Oh yeah, be wary of your surroundings if you are going to wade in the water in North Folly. If I recall, someone fell in a whole there and drowned this past summer. I can't recall if toothy critters were involved or not.


----------



## bottomfeeder (Jan 31, 2006)

those "holes" are where the fish are.no reason to wade in then johnny.this aint front beach im talkin about,this is in the corner in between the jetties.you really dont have to wade much there.a 15 or 20 yard cast is about all you need when the fish are there.this spring we were loading up the castnet with menhaden,etc. 5 ft in front of us.on front beach you would definately have to wade.next spring johnny lets hook up out there.i know thw area real well.maybe then you could show me one of your spots.fish on.by the way,i just looked at my log book for august,and while it wasnt great...i did catch some nice spottails,a few flounder and alot of trout.good luck.this is a great site,as you can see i havent posted in some time.i was on another site that went totally ridiculous and had to get away from all the negativity.see ya out there somewhere.


----------



## giacommin (Jan 25, 2007)

hokie,

take a look at www.charlestonfishing.com

are you gonna be boat or bank/surf fishing?


----------



## hokieboy (Jan 19, 2006)

more than likely pier fishing. Maybe some bank fishing.

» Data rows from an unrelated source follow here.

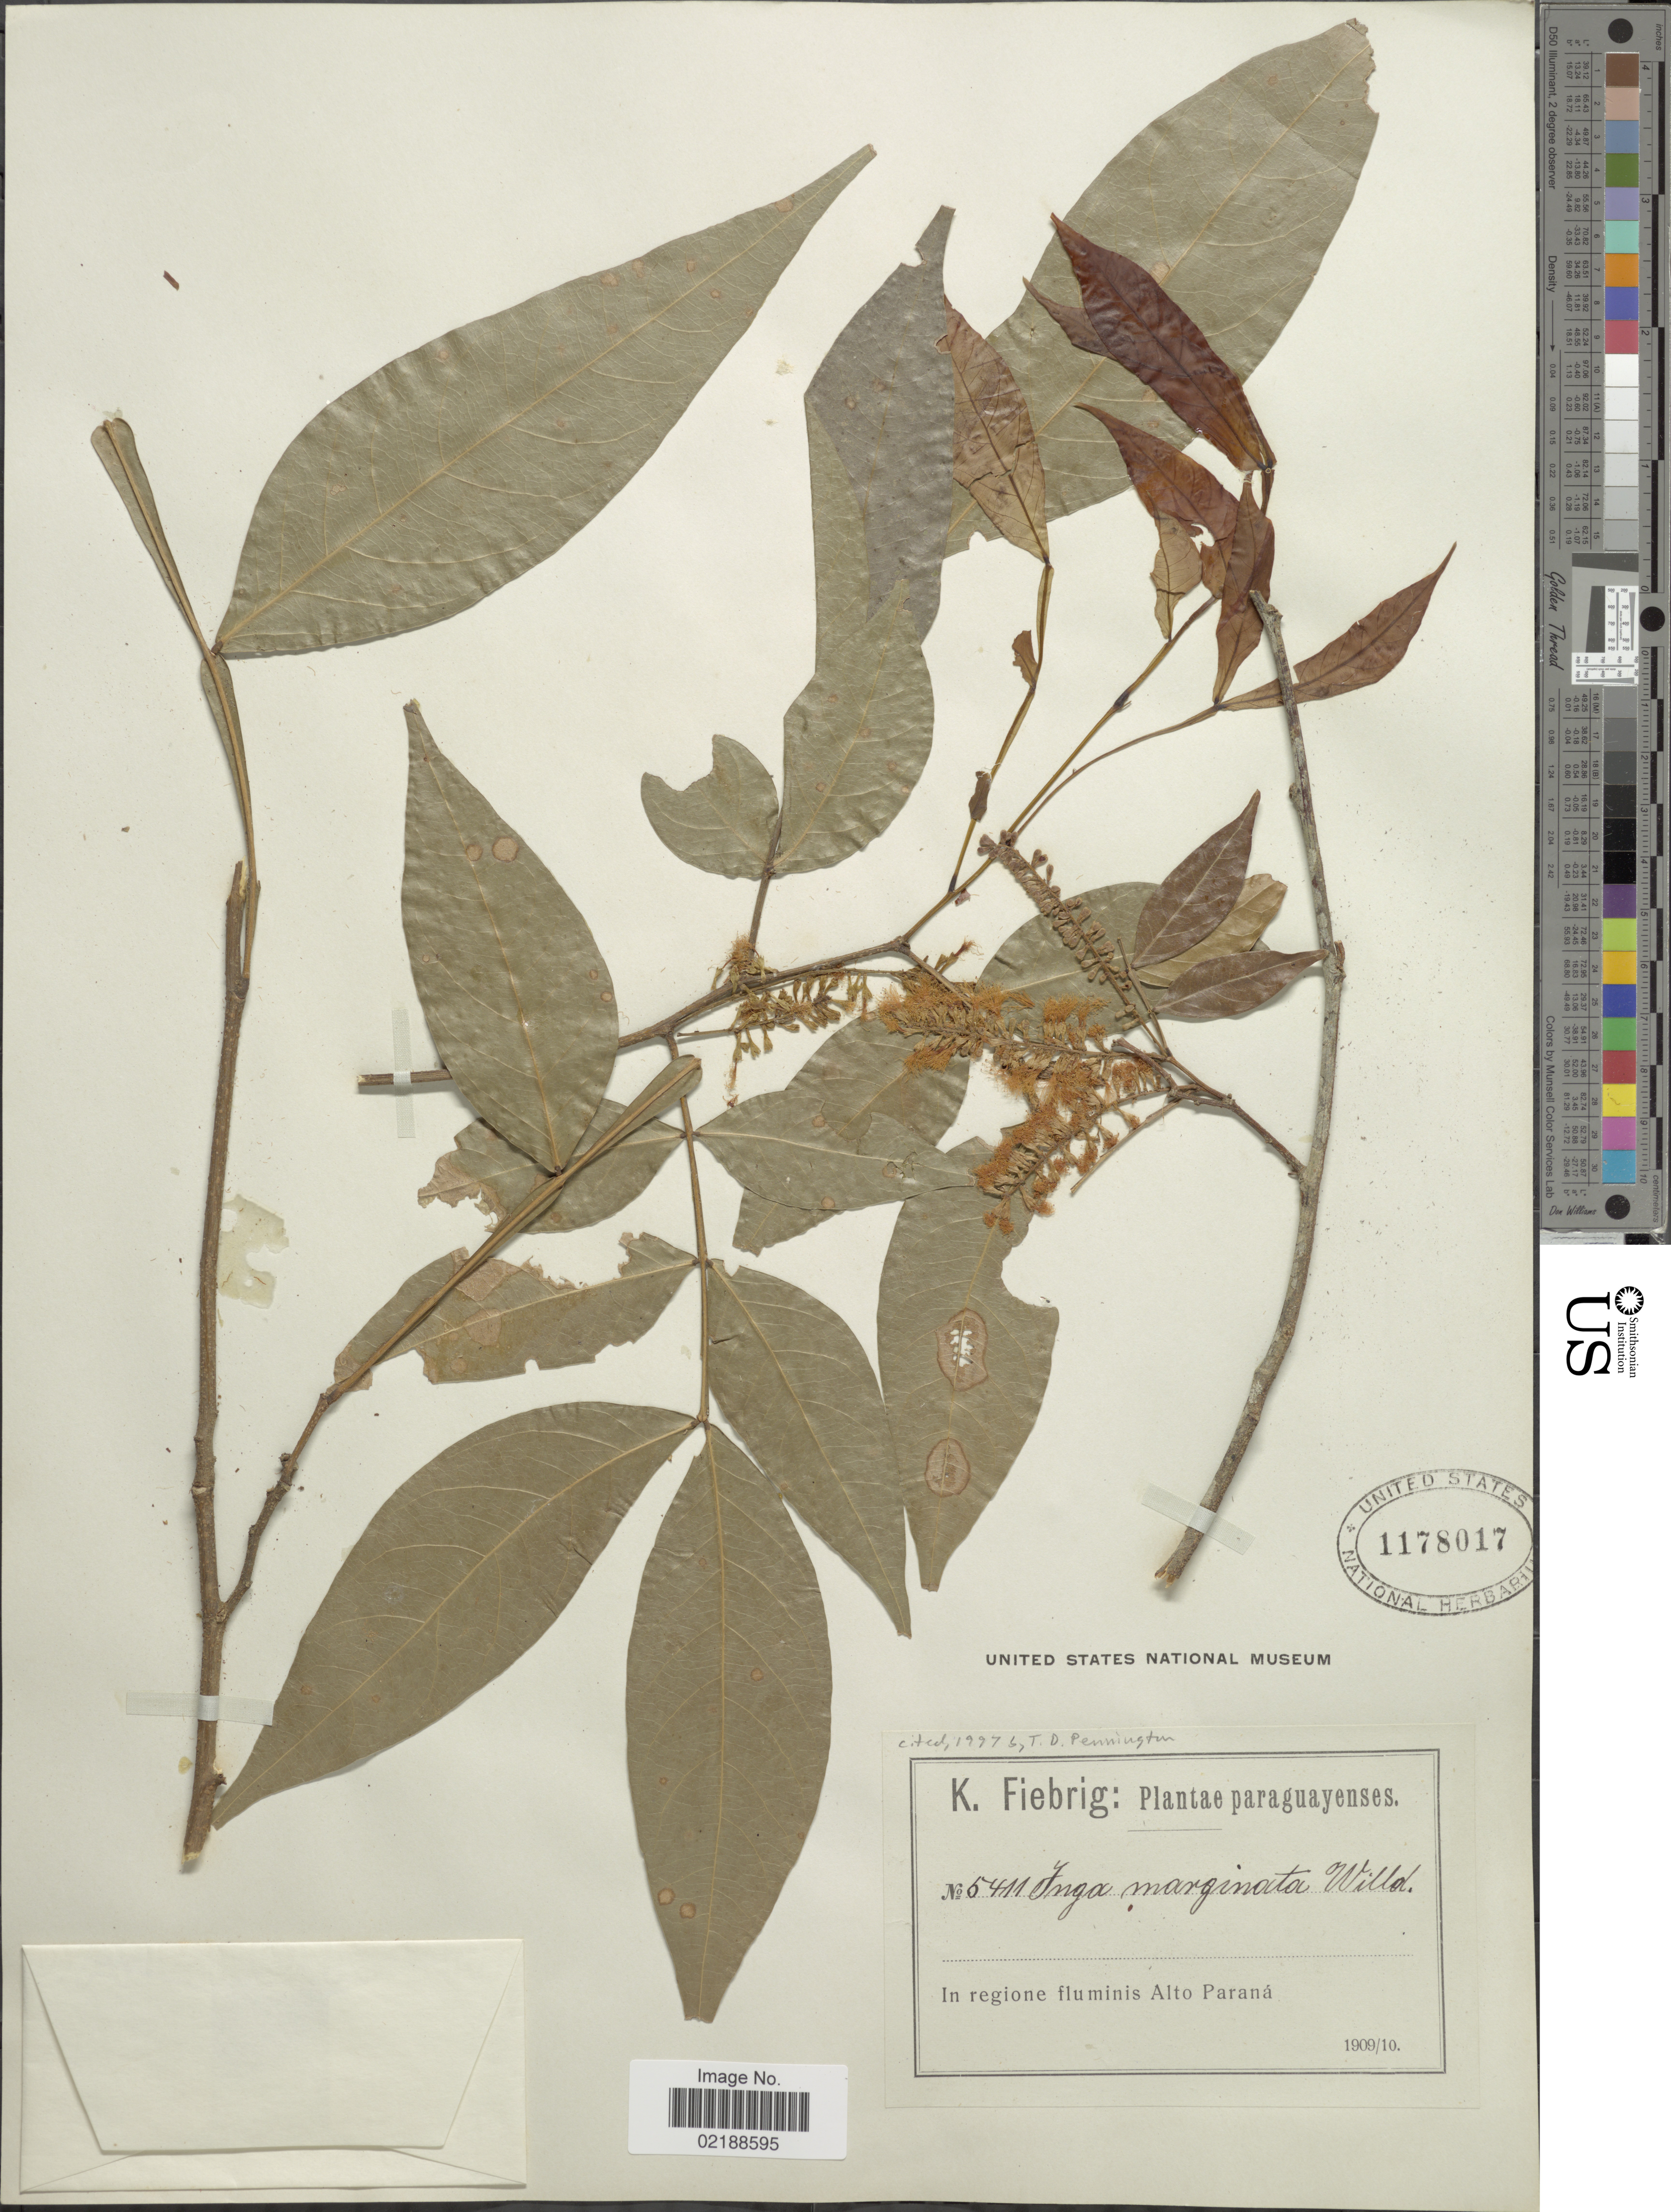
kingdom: Plantae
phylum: Tracheophyta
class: Magnoliopsida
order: Fabales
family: Fabaceae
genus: Inga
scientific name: Inga marginata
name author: Willd.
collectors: K. Fiebrig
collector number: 5411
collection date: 1909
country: Paraguay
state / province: Alto Parana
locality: In regione fluminis Alto Paraná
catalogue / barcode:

Dont have a boat so thats kinda out of the ?


----------



## bottomfeeder (Jan 31, 2006)

there are fish to be caught from the surf in march-but its kinda slow.
in august its wide open.you should be able to catch many different types of fish.

email me when youre about to come down and we will see whats bitin and where.


----------



## hokieboy (Jan 19, 2006)

sounds good. Thnks.


----------



## Tripp Joseph (Feb 15, 2007)

I also have the opportunity to be in the Charleston area, but I will be there the last weekend in February. I am preferential to fishing from the beach as opposed to the pier...any chance of something biting on the North end of Folly in Feb?

New to this board, by the way. I look forward to chatting with you all.

Thanks. Tripp


----------



## gonnawin (Feb 15, 2007)

Tripp Joseph said:


> I also have the opportunity to be in the Charleston area, but I will be there the last weekend in February. I am preferential to fishing from the beach as opposed to the pier...any chance of something biting on the North end of Folly in Feb?
> 
> New to this board, by the way. I look forward to chatting with you all.
> 
> Thanks. Tripp


we never fished north folly but we did fish the pier a couple times last year, let us know how you do, im heading down to tybee island myself and gonna try fishin the surf, ive never really fished the surf before, any pointers


----------



## kelsch (Aug 7, 2003)

*Thxs*

Appreciate all the advise on surf fishing in August it sounds like I might get dinner once or twice. I'll post again before I go to see if any body wants to meet.


----------